Major depressive disorder, also called MDD or clinical depression, is a common diagnosis in the mental health profession. It’s thought that nearly 300 million people worldwide suffer from major depressive disorder at one point or another. Clinical depression is a mental disorder that involves pervasive and persistent low mood and loss of interest that will get in the way of a person’s ability to maintain his or her normal life at home, with friends, at work, and/or at school. Depression is considered a chronic illness, and it often requires long-term treatment to alleviate the symptoms.

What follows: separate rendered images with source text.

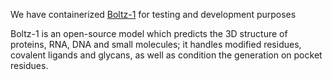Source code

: <!-- Source: https://github.com/jwohlwend/boltz-->

We have containerized [Boltz-1](https://github.com/jwohlwend/boltz) for testing and development purposes

Boltz-1 is an open-source model which predicts the 3D structure of proteins, RNA, DNA and small molecules; it handles modified residues, covalent ligands and glycans, as well as condition the generation on pocket residues.
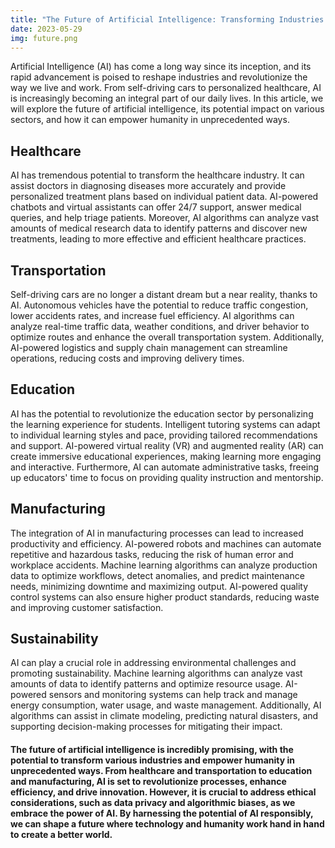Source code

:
 ```yaml
---
title: "The Future of Artificial Intelligence: Transforming Industries and Empowering Humanity"
date: 2023-05-29
img: future.png
---
```

Artificial Intelligence (AI) has come a long way since its inception, and its rapid advancement is poised to reshape industries and revolutionize the way we live and work. From self-driving cars to personalized healthcare, AI is increasingly becoming an integral part of our daily lives. In this article, we will explore the future of artificial intelligence, its potential impact on various sectors, and how it can empower humanity in unprecedented ways.

## Healthcare
AI has tremendous potential to transform the healthcare industry. It can assist doctors in diagnosing diseases more accurately and provide personalized treatment plans based on individual patient data. AI-powered chatbots and virtual assistants can offer 24/7 support, answer medical queries, and help triage patients. Moreover, AI algorithms can analyze vast amounts of medical research data to identify patterns and discover new treatments, leading to more effective and efficient healthcare practices.

## Transportation
Self-driving cars are no longer a distant dream but a near reality, thanks to AI. Autonomous vehicles have the potential to reduce traffic congestion, lower accidents rates, and increase fuel efficiency. AI algorithms can analyze real-time traffic data, weather conditions, and driver behavior to optimize routes and enhance the overall transportation system. Additionally, AI-powered logistics and supply chain management can streamline operations, reducing costs and improving delivery times.

## Education
AI has the potential to revolutionize the education sector by personalizing the learning experience for students. Intelligent tutoring systems can adapt to individual learning styles and pace, providing tailored recommendations and support. AI-powered virtual reality (VR) and augmented reality (AR) can create immersive educational experiences, making learning more engaging and interactive. Furthermore, AI can automate administrative tasks, freeing up educators' time to focus on providing quality instruction and mentorship.

## Manufacturing
The integration of AI in manufacturing processes can lead to increased productivity and efficiency. AI-powered robots and machines can automate repetitive and hazardous tasks, reducing the risk of human error and workplace accidents. Machine learning algorithms can analyze production data to optimize workflows, detect anomalies, and predict maintenance needs, minimizing downtime and maximizing output. AI-powered quality control systems can also ensure higher product standards, reducing waste and improving customer satisfaction.

## Sustainability
AI can play a crucial role in addressing environmental challenges and promoting sustainability. Machine learning algorithms can analyze vast amounts of data to identify patterns and optimize resource usage. AI-powered sensors and monitoring systems can help track and manage energy consumption, water usage, and waste management. Additionally, AI algorithms can assist in climate modeling, predicting natural disasters, and supporting decision-making processes for mitigating their impact.

#### The future of artificial intelligence is incredibly promising, with the potential to transform various industries and empower humanity in unprecedented ways. From healthcare and transportation to education and manufacturing, AI is set to revolutionize processes, enhance efficiency, and drive innovation. However, it is crucial to address ethical considerations, such as data privacy and algorithmic biases, as we embrace the power of AI. By harnessing the potential of AI responsibly, we can shape a future where technology and humanity work hand in hand to create a better world.

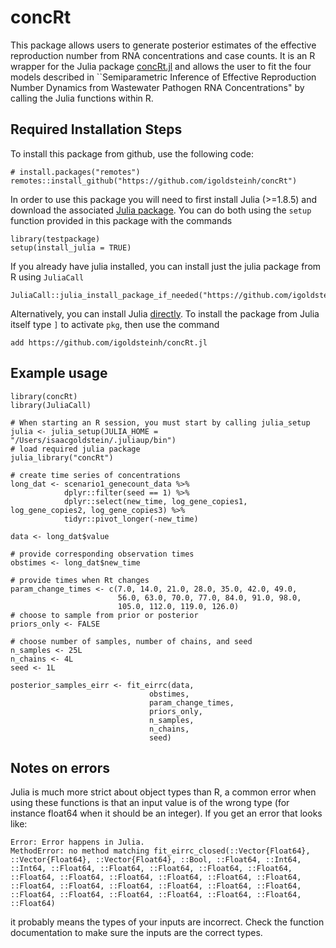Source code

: # concRt
This package allows users to generate posterior estimates of the effective reproduction number from RNA concentrations and case counts. 
It is an R wrapper for the Julia package [concRt.jl](https://github.com/igoldsteinh/concRt.jl) and allows the user to fit the four models described in ``Semiparametric Inference of Effective Reproduction Number
Dynamics from Wastewater Pathogen RNA Concentrations" by calling the Julia functions within R. 

## Required Installation Steps
To install this package from github, use the following code:
```
# install.packages("remotes")
remotes::install_github("https://github.com/igoldsteinh/concRt")
```
In order to use this package you will need to first install Julia (>=1.8.5) and download the associated [Julia package]("https://github.com/igoldsteinh/testpackage.jl").
You can do both using the `setup` function provided in this package with the commands
```
library(testpackage)
setup(install_julia = TRUE)
```
If you already have julia installed, you can install just the julia package from R using `JuliaCall`
```
JuliaCall::julia_install_package_if_needed("https://github.com/igoldsteinh/concRt.jl")
```
Alternatively, you can install Julia [directly](https://julialang.org/downloads/).
To install the package from Julia itself type `]` to activate `pkg`, then use the command 
```
add https://github.com/igoldsteinh/concRt.jl
```

## Example usage
```
library(concRt)
library(JuliaCall)

# When starting an R session, you must start by calling julia_setup
julia <- julia_setup(JULIA_HOME = "/Users/isaacgoldstein/.juliaup/bin")
# load required julia package 
julia_library("concRt")

# create time series of concentrations
long_dat <- scenario1_genecount_data %>% 
            dplyr::filter(seed == 1) %>% 
            dplyr::select(new_time, log_gene_copies1, log_gene_copies2, log_gene_copies3) %>%             
            tidyr::pivot_longer(-new_time)

data <- long_dat$value

# provide corresponding observation times
obstimes <- long_dat$new_time

# provide times when Rt changes
param_change_times <- c(7.0, 14.0, 21.0, 28.0, 35.0, 42.0, 49.0, 
                        56.0, 63.0, 70.0, 77.0, 84.0, 91.0, 98.0, 
                        105.0, 112.0, 119.0, 126.0)
# choose to sample from prior or posterior
priors_only <- FALSE

# choose number of samples, number of chains, and seed
n_samples <- 25L
n_chains <- 4L
seed <- 1L

posterior_samples_eirr <- fit_eirrc(data, 
                               obstimes, 
                               param_change_times, 
                               priors_only, 
                               n_samples, 
                               n_chains, 
                               seed)
```
## Notes on errors
Julia is much more strict about object types than R, a common error when using these functions is that an input value is of the wrong type (for instance float64 when it should be an integer). If you get an error that looks like:
```
Error: Error happens in Julia.
MethodError: no method matching fit_eirrc_closed(::Vector{Float64}, ::Vector{Float64}, ::Vector{Float64}, ::Bool, ::Float64, ::Int64, ::Int64, ::Float64, ::Float64, ::Float64, ::Float64, ::Float64, ::Float64, ::Float64, ::Float64, ::Float64, ::Float64, ::Float64, ::Float64, ::Float64, ::Float64, ::Float64, ::Float64, ::Float64, ::Float64, ::Float64, ::Float64, ::Float64, ::Float64, ::Float64, ::Float64)
```
it probably means the types of your inputs are incorrect. Check the function documentation to make sure the inputs are the correct types.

There is no diagnostic test for clinical depression. Rather, the diagnosis comes from self-reports from the patient, reports from the patient’s loved ones, and a mental health exam conducted by a doctor. The most common cluster of symptoms associated with MDD includes feeling low, lacking self-esteem, and having no interest in activities that used to be enjoyable. People with major depressive disorder may become overwhelmed by, or find unavoidable, thoughts of worthlessness, hopelessness, self-hatred, regret, and/or helplessness. These may cause social withdrawal, decreased interest in sex, and even thoughts of death or suicide. Difficulty concentrating and memory problems are also common in patients with MDD.
In addition to the mental or “invisible” symptoms, depression involves changes in physical habits or capabilities. These can include changes in eating or sleeping habits and overall health. Insomnia is commonly something that people with clinical depression experience, present in more than 80% of diagnosed cases. Most often, these patients wake early and are unable to get back to sleep. Feelings of fatigue, headaches, lethargy or even agitation, and previously absent gastrointestinal issues are commonly reported physical complains for people diagnosed with clinical depression. Depression patients may also see unintended weight loss as a result of low appetite or loss of interest in food, though some people with MDD will have the opposite experience and gain weight by overeating.
Major depression often occurs alongside chronic pain, cardiovascular disease, and other mental disorders. Frequently depression is present in a person who deals with anxiety, attention-deficit hyperactivity disorder, and post-traumatic stress disorder. Substance abuse and dependence often occur alongside depression, as well. Being aware of the symptoms of depression independent of symptoms of other issues, such as chronic pain or lifelong anxiety, is an important part of making an accurate and timely diagnosis and finding effective treatment.
There are three main approaches to treatment for depression: psychotherapy, medication, and electroconvulsive therapy. Psychotherapy is a treatment option that presents a wide range of possibilities and methods of delivery, including one-on-one, family, and group therapy. Mental health professionals including psychiatrists, psychologists, psychotherapists, social workers, and trained counselors are able to offer therapy to people dealing with clinical depression, and therapy can be delivered in conjunction with medication or as a stand-alone approach to treatment. The most studied approach to psychotherapy as a treatment for major depressive disorder is cognitive behavioral therapy, or CBT, which is the preferred primary treatment for children and adolescents diagnosed with clinical depression (but it is shown to be effective at all ages). CBT teaches patients to change their counter-productive behaviors and self-defeating mental patterns that are a significant part of depression. Cognitive behavioral therapy also is an effective method for preventing relapse into depression.
Medications known as antidepressants are a very effective form of treatment in severe cases of major depression, but studies indicate that the effect of antidepressants on mild and less severe depression is minimal. The typical patient experiences remission from MDD in 6 to 8 weeks after beginning a course of antidepressants, and many patients are medicated anywhere from 16-20 weeks up to a year following remission, in an effort to sustain the remission and prevent a relapse. Some patients who experience chronic depression may choose to stay on medication indefinitely.
Electroconvulsive therapy is the “last resort” treatment option for severe depression and emergency situations, such as when a person has become so depressed that he or she stops eating. The procedure involves sending shock waves to a certain part of the brain and inducing a seizure. While the science of its efficacy is not well understood and the treatment itself is highly controversial, some patients find ECT to be highly effective.
There are also holistic approaches to treating clinical depression, many of which can be very effective on mild to moderate depression. Exercise is often recommended to alleviate the symptoms of depression, and studies show that it can be quite effective in milder cases, often having the same degree of efficacy as psychotherapy or medication in many patients. Some research also indicates that fish oil can provide some of the same benefits to the brain as certain antidepressants. Actively maintaining a social life and taking on new responsibilities at work and at home, despite “not feeling like it,” are also thought to alleviate depression.